WHAT YOU SHOULD DO: Please reproduce every one of the rows below word for word, leaving out the pictures.

Rows from a collection:
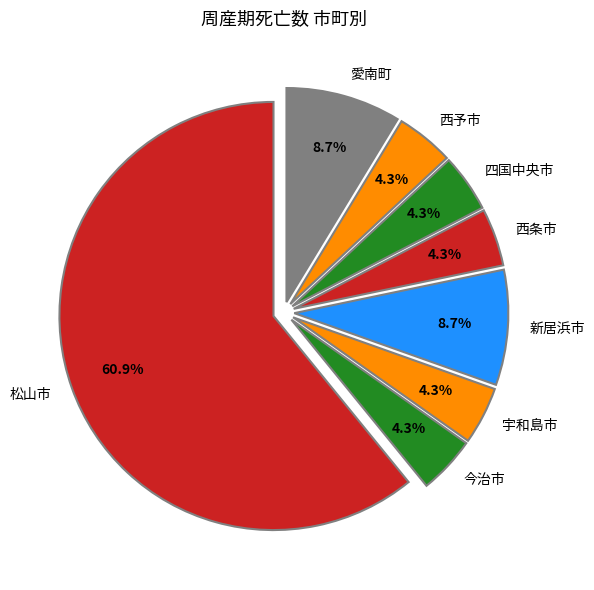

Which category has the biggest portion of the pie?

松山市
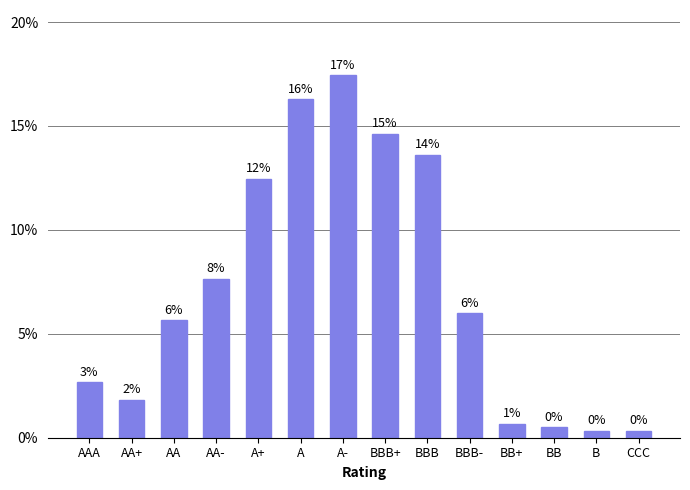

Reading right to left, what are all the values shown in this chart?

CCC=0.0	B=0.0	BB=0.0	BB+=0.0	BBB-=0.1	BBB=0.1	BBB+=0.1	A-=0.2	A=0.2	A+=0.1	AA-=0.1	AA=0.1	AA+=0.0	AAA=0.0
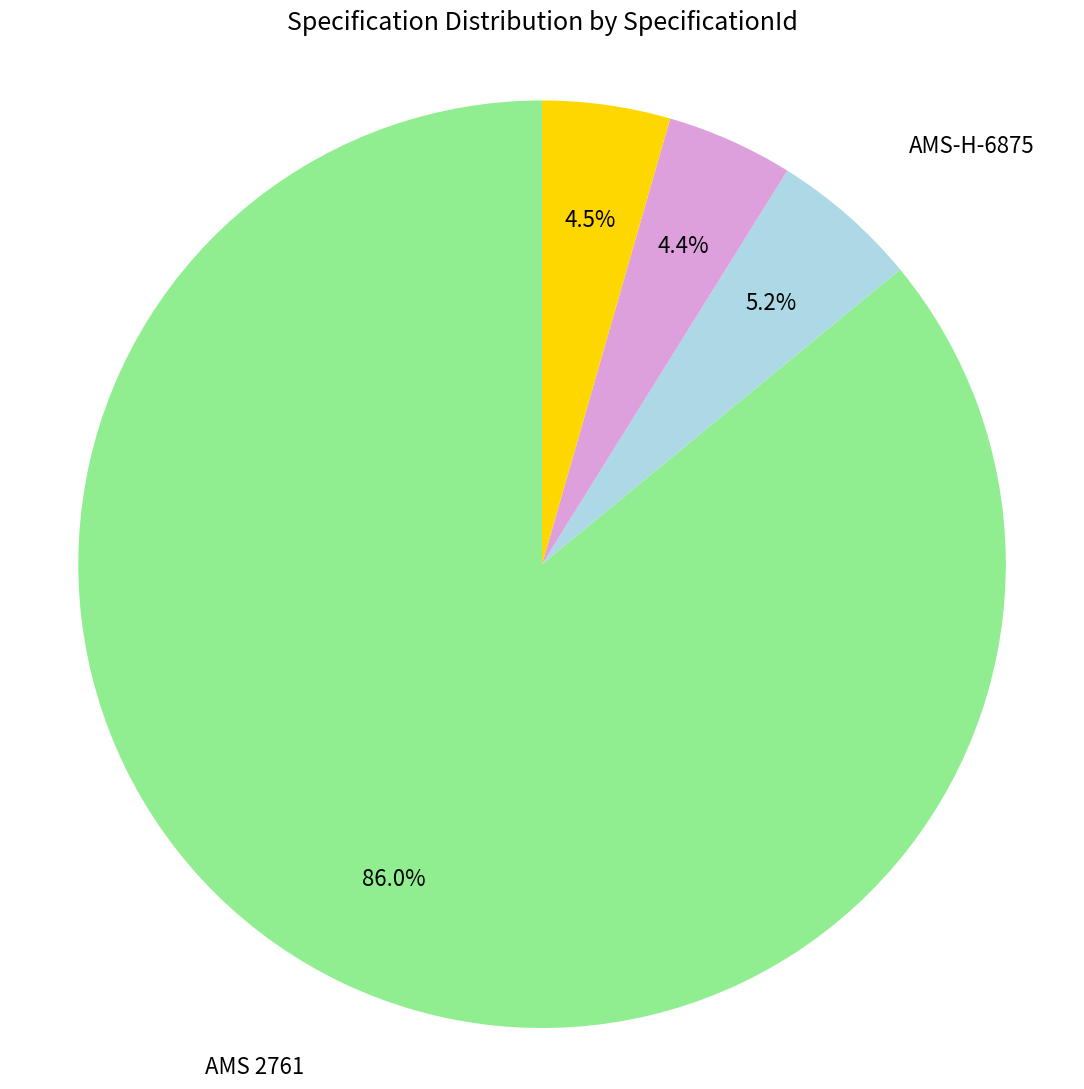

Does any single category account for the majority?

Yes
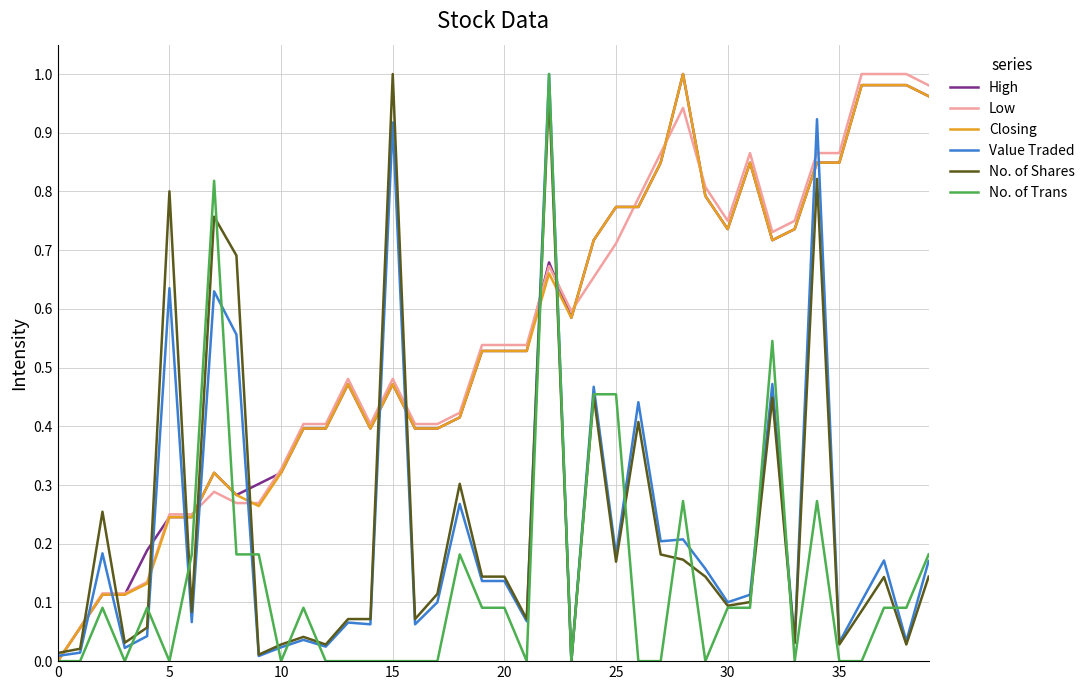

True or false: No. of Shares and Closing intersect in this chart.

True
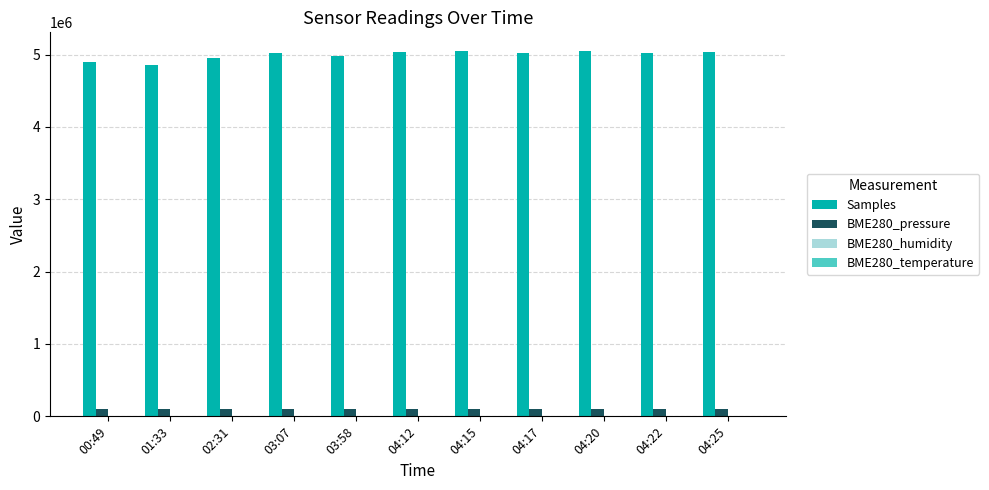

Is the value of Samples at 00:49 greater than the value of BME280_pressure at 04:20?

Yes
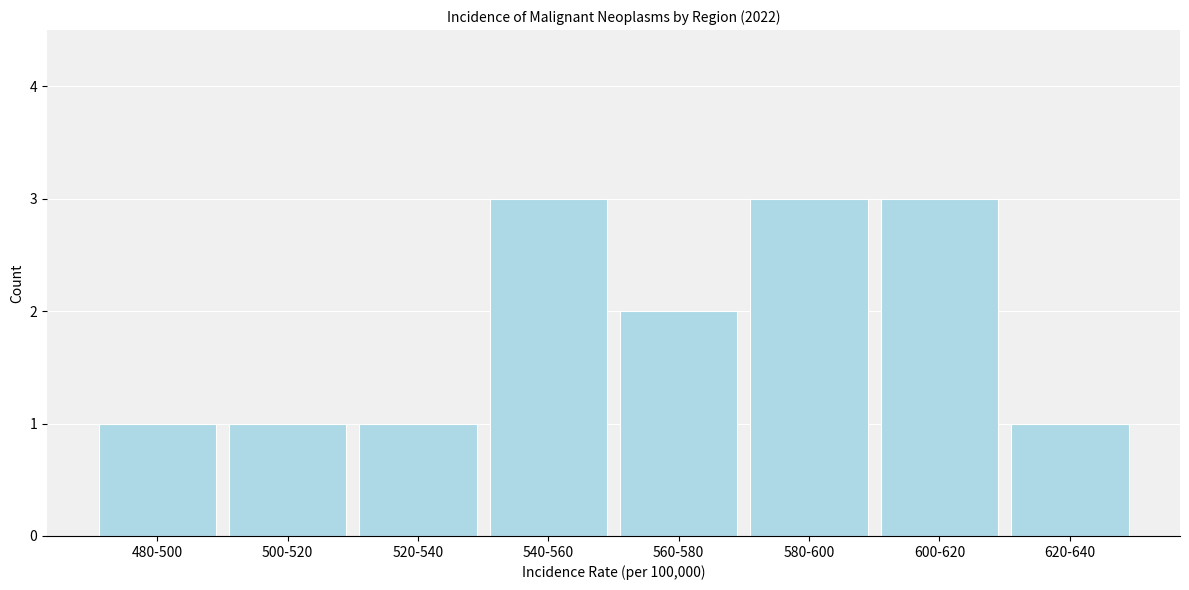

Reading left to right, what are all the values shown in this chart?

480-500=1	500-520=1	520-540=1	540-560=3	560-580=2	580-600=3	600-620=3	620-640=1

SOLVED PROBLEM:
Which category has the biggest portion of the pie?

松山市

Reading right to left, what are all the values shown in this chart?

CCC=0.0	B=0.0	BB=0.0	BB+=0.0	BBB-=0.1	BBB=0.1	BBB+=0.1	A-=0.2	A=0.2	A+=0.1	AA-=0.1	AA=0.1	AA+=0.0	AAA=0.0

Does any single category account for the majority?

Yes

True or false: No. of Shares and Closing intersect in this chart.

True

Is the value of Samples at 00:49 greater than the value of BME280_pressure at 04:20?

Yes

Reading left to right, what are all the values shown in this chart?

480-500=1	500-520=1	520-540=1	540-560=3	560-580=2	580-600=3	600-620=3	620-640=1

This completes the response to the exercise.